## Action item
Report each line of the records where "Осуществляет" occurs.

Stored data:

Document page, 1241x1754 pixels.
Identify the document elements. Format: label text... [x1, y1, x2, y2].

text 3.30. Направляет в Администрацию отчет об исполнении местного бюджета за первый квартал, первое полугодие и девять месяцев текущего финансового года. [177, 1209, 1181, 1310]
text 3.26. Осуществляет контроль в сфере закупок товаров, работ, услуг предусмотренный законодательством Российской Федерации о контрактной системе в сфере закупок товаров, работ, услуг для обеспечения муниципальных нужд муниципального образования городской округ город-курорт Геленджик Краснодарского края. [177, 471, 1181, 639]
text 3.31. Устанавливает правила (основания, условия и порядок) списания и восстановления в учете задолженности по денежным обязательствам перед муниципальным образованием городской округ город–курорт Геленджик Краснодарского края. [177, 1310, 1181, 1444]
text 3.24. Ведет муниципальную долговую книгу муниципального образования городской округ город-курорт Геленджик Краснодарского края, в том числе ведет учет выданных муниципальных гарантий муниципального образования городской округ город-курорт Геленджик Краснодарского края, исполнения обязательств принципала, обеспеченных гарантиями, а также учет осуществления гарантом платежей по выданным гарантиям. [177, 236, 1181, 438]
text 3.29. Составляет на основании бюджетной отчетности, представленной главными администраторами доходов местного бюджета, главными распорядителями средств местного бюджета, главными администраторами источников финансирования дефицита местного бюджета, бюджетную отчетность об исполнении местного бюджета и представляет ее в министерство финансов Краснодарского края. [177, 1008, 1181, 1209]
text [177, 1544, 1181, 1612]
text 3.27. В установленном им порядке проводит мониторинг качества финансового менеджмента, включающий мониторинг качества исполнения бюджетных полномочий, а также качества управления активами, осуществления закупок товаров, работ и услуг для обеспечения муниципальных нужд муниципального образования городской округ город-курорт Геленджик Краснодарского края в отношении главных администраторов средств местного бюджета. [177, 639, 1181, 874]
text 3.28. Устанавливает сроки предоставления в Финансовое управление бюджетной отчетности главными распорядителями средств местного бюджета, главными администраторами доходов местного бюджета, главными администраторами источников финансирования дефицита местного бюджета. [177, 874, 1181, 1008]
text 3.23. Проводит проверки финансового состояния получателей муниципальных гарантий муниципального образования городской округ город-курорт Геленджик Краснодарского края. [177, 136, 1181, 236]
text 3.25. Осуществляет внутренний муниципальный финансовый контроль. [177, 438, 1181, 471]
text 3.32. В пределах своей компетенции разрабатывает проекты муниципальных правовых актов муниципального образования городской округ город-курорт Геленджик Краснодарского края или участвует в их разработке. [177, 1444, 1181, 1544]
==
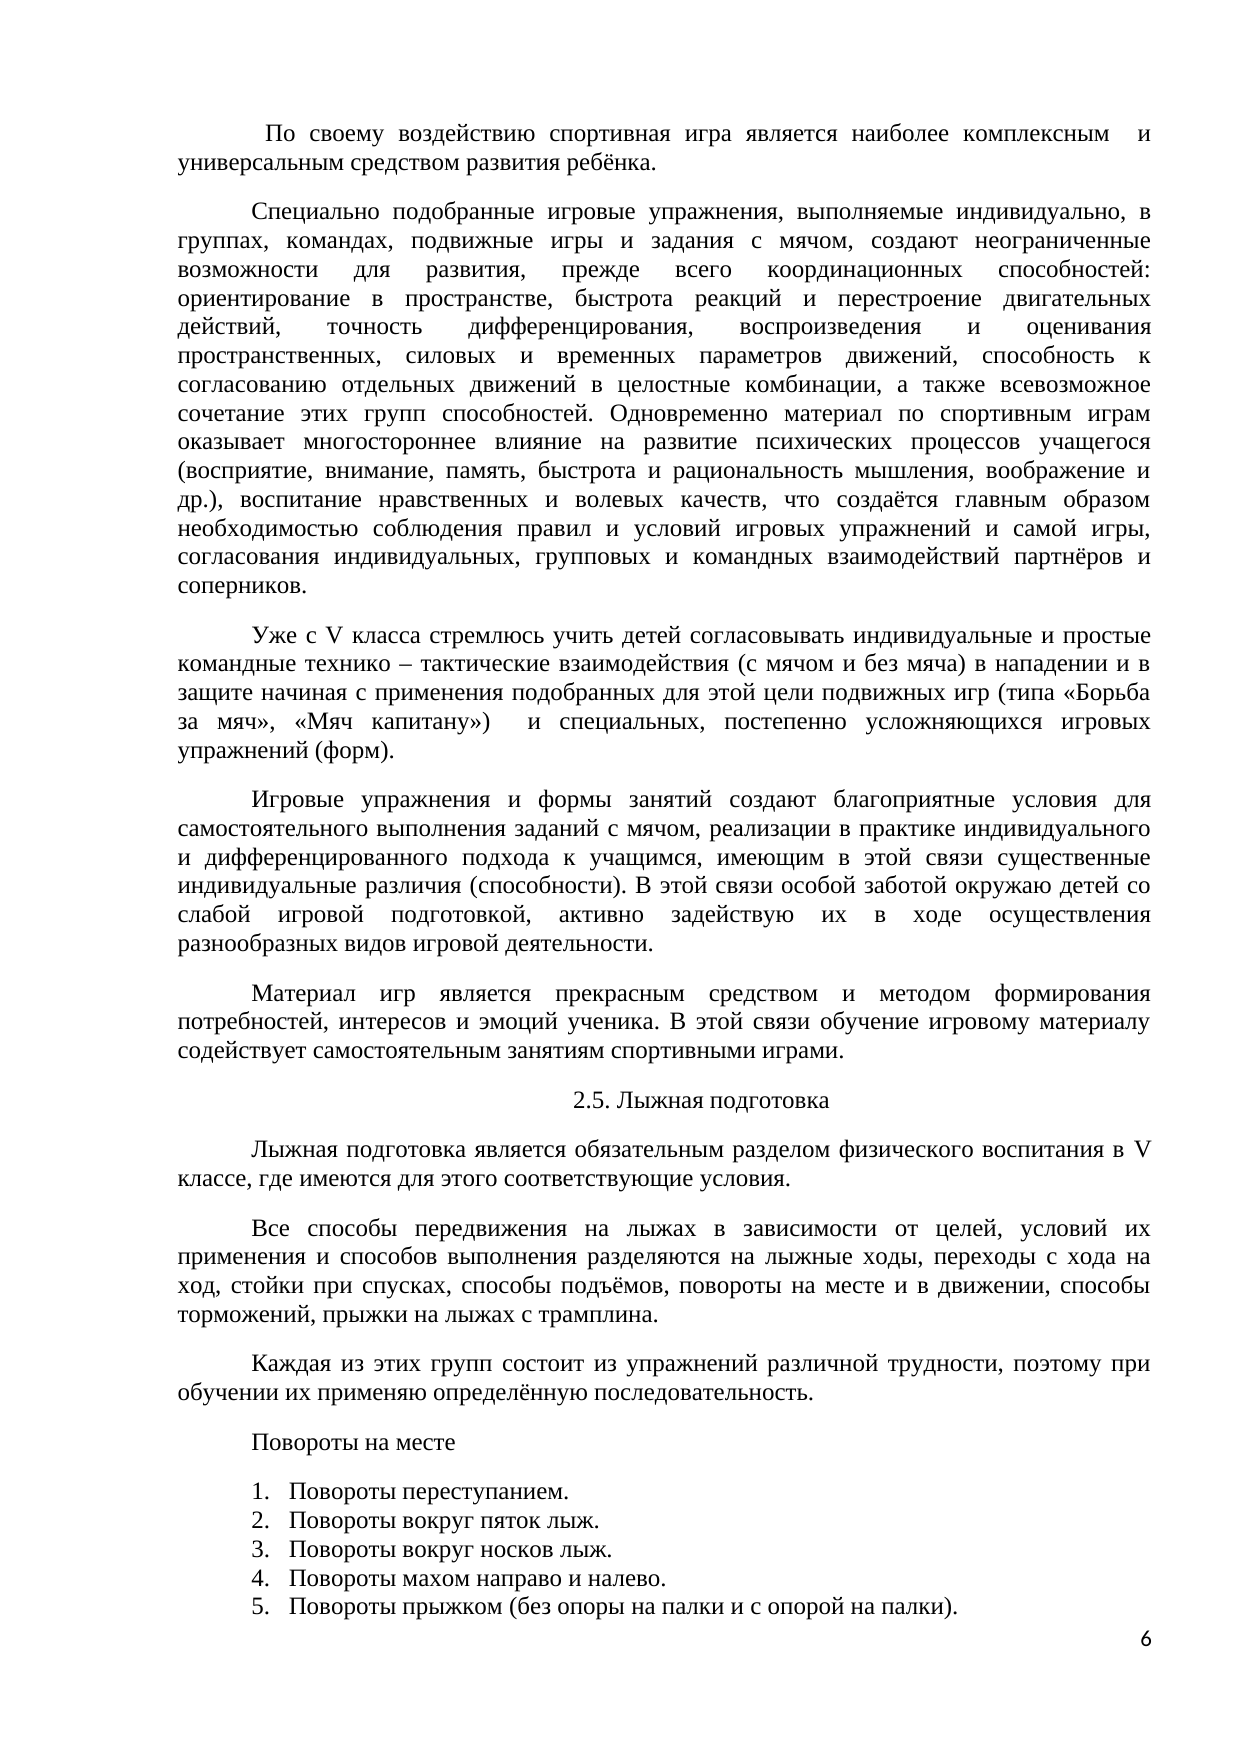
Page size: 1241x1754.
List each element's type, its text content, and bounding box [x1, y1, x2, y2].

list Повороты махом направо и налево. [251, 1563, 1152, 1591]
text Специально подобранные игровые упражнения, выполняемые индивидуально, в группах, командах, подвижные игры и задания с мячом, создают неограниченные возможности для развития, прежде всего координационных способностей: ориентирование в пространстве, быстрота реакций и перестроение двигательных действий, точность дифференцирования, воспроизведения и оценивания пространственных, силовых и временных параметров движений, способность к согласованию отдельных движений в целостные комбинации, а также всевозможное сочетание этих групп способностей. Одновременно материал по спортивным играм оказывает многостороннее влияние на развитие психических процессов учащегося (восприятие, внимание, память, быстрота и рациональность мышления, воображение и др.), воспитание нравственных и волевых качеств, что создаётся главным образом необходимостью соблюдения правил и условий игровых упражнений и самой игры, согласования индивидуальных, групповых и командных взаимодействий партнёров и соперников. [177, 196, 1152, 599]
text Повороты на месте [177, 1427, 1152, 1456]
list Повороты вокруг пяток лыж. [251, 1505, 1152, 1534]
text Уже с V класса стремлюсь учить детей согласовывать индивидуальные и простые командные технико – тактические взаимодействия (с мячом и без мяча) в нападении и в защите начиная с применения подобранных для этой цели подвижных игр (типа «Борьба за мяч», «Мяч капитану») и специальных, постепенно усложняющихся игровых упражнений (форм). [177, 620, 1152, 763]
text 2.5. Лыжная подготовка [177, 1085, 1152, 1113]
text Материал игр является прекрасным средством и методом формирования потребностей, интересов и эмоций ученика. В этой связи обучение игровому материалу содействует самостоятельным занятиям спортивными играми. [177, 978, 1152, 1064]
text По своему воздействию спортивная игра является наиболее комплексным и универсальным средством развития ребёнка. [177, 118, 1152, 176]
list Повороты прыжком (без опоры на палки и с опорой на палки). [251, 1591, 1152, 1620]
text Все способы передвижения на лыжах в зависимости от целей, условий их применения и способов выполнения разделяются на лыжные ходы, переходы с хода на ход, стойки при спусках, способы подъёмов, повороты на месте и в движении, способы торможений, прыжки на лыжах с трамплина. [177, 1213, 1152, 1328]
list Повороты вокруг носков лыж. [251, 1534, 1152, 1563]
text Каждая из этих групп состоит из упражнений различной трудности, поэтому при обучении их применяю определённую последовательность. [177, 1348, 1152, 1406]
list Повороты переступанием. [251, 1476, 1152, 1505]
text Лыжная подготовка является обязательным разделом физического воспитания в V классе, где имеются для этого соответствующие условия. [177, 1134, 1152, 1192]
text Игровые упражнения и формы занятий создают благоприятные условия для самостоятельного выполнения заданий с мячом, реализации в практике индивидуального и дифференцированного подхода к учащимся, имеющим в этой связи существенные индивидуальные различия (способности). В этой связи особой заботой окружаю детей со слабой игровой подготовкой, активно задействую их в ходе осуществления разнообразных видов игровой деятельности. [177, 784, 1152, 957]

## Exercise solution
text 3.26. Осуществляет контроль в сфере закупок товаров, работ, услуг предусмотренный законодательством Российской Федерации о контрактной системе в сфере закупок товаров, работ, услуг для обеспечения муниципальных нужд муниципального образования городской округ город-курорт Геленджик Краснодарского края. [177, 471, 1181, 639]
text 3.25. Осуществляет внутренний муниципальный финансовый контроль. [177, 438, 1181, 471]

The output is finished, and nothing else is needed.